[RECORDS PROVIDED Boundary: Start]

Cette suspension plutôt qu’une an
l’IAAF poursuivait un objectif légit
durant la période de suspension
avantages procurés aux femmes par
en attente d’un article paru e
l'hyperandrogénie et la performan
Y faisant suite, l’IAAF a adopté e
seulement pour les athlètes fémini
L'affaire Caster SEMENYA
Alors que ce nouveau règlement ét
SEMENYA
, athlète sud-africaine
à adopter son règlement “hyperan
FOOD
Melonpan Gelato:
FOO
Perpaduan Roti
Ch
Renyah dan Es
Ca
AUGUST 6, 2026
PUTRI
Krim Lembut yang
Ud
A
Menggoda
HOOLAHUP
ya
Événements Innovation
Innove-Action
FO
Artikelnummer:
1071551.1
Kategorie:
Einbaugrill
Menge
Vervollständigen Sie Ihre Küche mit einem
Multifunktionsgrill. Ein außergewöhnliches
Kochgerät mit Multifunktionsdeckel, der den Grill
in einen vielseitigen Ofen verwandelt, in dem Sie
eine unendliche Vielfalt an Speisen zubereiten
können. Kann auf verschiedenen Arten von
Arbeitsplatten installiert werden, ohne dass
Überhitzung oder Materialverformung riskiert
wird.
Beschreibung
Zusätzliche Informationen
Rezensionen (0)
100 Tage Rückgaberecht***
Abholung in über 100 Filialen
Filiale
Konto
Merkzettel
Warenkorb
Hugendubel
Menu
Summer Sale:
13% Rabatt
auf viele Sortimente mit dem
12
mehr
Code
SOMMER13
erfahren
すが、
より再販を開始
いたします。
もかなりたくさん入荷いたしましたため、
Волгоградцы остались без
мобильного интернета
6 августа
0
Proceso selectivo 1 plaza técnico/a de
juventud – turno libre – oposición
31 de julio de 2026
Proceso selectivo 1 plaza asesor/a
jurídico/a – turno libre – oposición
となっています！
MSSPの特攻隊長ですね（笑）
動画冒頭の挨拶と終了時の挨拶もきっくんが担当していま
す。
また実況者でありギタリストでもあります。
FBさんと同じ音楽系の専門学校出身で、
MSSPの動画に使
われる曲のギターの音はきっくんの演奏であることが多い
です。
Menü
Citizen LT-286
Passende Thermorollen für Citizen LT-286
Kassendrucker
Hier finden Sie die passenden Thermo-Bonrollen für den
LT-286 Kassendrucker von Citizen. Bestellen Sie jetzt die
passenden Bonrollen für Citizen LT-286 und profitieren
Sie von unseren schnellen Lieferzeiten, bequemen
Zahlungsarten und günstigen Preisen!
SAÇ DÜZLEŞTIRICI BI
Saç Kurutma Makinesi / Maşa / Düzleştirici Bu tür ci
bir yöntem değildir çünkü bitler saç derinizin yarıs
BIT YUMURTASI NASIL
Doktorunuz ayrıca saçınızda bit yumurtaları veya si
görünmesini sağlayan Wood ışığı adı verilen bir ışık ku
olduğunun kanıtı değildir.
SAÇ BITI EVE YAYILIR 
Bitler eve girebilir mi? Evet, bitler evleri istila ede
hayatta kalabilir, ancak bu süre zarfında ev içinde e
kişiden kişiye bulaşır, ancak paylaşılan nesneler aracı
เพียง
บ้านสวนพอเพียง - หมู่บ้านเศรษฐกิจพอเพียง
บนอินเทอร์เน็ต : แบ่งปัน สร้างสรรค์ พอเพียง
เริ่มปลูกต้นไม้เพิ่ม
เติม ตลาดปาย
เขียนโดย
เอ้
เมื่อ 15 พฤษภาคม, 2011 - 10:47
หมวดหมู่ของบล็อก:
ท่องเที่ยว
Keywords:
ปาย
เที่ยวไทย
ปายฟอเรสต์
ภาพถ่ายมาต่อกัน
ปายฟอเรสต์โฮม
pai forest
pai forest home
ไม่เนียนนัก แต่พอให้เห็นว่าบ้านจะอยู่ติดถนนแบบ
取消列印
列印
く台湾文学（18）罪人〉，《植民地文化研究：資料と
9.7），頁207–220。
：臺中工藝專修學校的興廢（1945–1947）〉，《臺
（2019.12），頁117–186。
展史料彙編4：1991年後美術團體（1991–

[RECORDS PROVIDED Boundary: End]

* TASK DETAILS:
Please count how many of the lines above contain the string "IAAF", and reply with only that number.

* EXERCISE SOLUTION:
2